The American University earmarked for the south of the island will generate about €25 million each year, boosting the economy by one per cent, Prime Minister Joseph Muscat said yesterday.
Speaking on the Labour Party’s One Radio, Dr Muscat said the new campus would be a major economic boost for the country, particularly the south.
Jordanian investors are expected to meet tomorrow to sign a preliminary agreement for the development of the university campus, a construction investment of about €100 million.
Dr Muscat said lack of investment in the south of Malta in the past has led to families earning less than those living elsewhere on the island. The average southern family, he said, had an annual income that was €2,500 shy of that earned by families on the rest of the island.
If the educational project materialises, the American University of Malta will be established in collaboration with the Chicago-based De Paul University, the largest Catholic university in the US.
If I had to base my decisions on not wanting to anger one side or the other, I wouldn’t take any decisions. This is the way investment is created
Dr Muscat said the campus would employ about 800 people and create 4,000 jobs. New jobs, however, would not be the only result of the university project investment. he said, noting that studies had shown that educational institutions created indirect investment in the economy.

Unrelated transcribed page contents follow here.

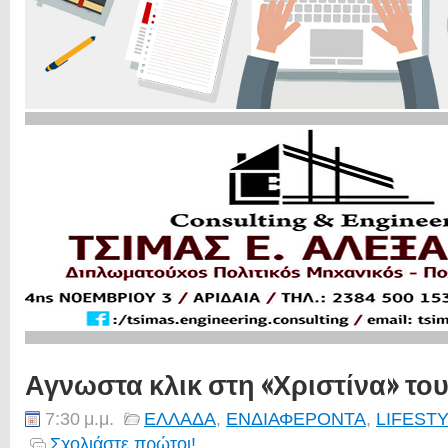
Αγνωστα κλικ στη «Χριστίνα» το
7:30 μ.μ.
ΕΛΛΑΔΑ
,
ΕΝΔΙΑΦΕΡΟΝΤΑ
,
LIFEST
Σχολιάστε πρώτοι!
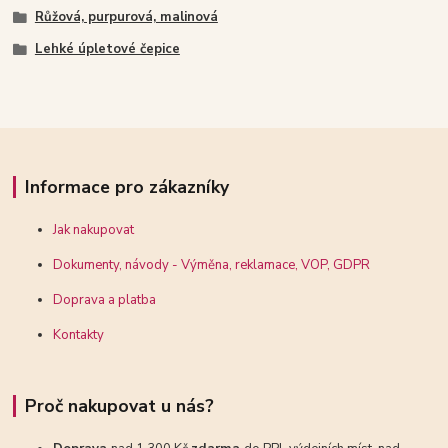
Růžová, purpurová, malinová
Lehké úpletové čepice
Informace pro zákazníky
Jak nakupovat
Dokumenty, návody - Výměna, reklamace, VOP, GDPR
Doprava a platba
Kontakty
Proč nakupovat u nás?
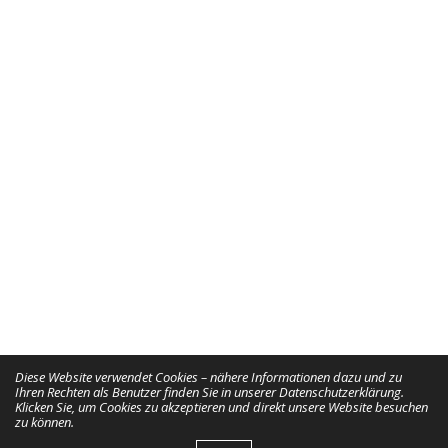
Diese Website verwendet Cookies – nähere Informationen dazu und zu
Ihren Rechten als Benutzer finden Sie in unserer Datenschutzerklärung.
Klicken Sie, um Cookies zu akzeptieren und direkt unsere Website besuchen
zu können.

He said each of the 4,000 students expected to attend the university’s five colleges would spend about €15,000 in the Maltese economy. They would spend a further €1,000 each when their friends and family came to visit them, a phenomenon that would bolster tourism in the south.

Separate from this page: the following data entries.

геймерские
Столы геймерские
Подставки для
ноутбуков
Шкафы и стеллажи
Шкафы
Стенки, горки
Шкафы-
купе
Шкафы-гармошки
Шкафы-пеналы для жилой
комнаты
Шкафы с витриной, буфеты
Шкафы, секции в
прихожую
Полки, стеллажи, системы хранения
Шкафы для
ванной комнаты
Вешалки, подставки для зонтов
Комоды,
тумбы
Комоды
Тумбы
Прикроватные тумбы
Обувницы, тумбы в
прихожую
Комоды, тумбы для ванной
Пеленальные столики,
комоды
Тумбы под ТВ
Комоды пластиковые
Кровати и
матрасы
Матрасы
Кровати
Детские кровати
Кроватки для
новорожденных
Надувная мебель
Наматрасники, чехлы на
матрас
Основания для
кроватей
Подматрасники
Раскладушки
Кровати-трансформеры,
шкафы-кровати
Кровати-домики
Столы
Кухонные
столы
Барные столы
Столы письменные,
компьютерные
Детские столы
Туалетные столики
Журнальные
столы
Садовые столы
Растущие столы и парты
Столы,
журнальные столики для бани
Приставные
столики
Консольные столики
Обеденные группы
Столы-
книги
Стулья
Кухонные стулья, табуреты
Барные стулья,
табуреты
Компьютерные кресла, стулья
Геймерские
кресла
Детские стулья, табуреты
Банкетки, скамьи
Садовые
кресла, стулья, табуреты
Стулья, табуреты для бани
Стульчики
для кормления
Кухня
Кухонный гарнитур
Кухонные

The university project has raised concerns among the environmental lobby, as it is set to be developed on 90,000 square metres of green land in Marsascala that the government has offered to investors.
Dr Muscat said the planning authority would consider alternative sites for the development but the project would still take place in the south.

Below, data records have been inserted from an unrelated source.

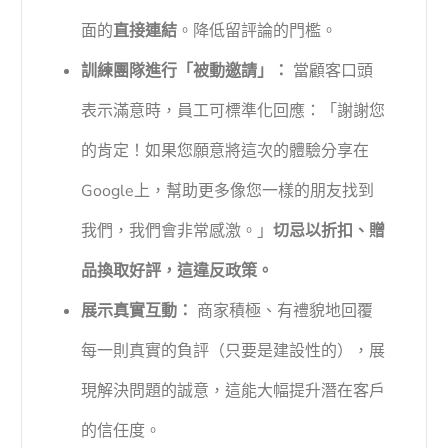
面的
直接連結
。降低留評論的門檻。
訓練團隊進行「被動邀請」：
當顧客口頭
表示滿意時，員工可標準化回應：「謝謝您
的肯定！如果您願意將這次的體驗分享在
Google上，幫助更多像您一樣的朋友找到
我們，我們會非常感激。」
切忌以折扣、贈
品換取好評，這違反政策。
展示真實互動：
商家積極、有禮貌地回覆
每一則真實的負評（只要是建設性的），展
現解決問題的誠意，這能大幅提升潛在客戶
的信任度。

He said he understood the concerns being raised by the environmental lobby that the project would eat away at a large parcel of green land but the project should be seen in tandem with another for a national park.
Details on the proposed national park remain sketchy, however Dr Muscat said the project would ensure a large patch of land was safeguarded from development.
He said that just as the development of a university on green land had irritated environmentalists, so too had developers not embraced the proposal to cordon off a large piece of land for posterity.
“If I had to base my decisions on not wanting to anger one side or the other, then I wouldn’t take any decisions. This is the way investment is created and decisions need to be taken,” he said.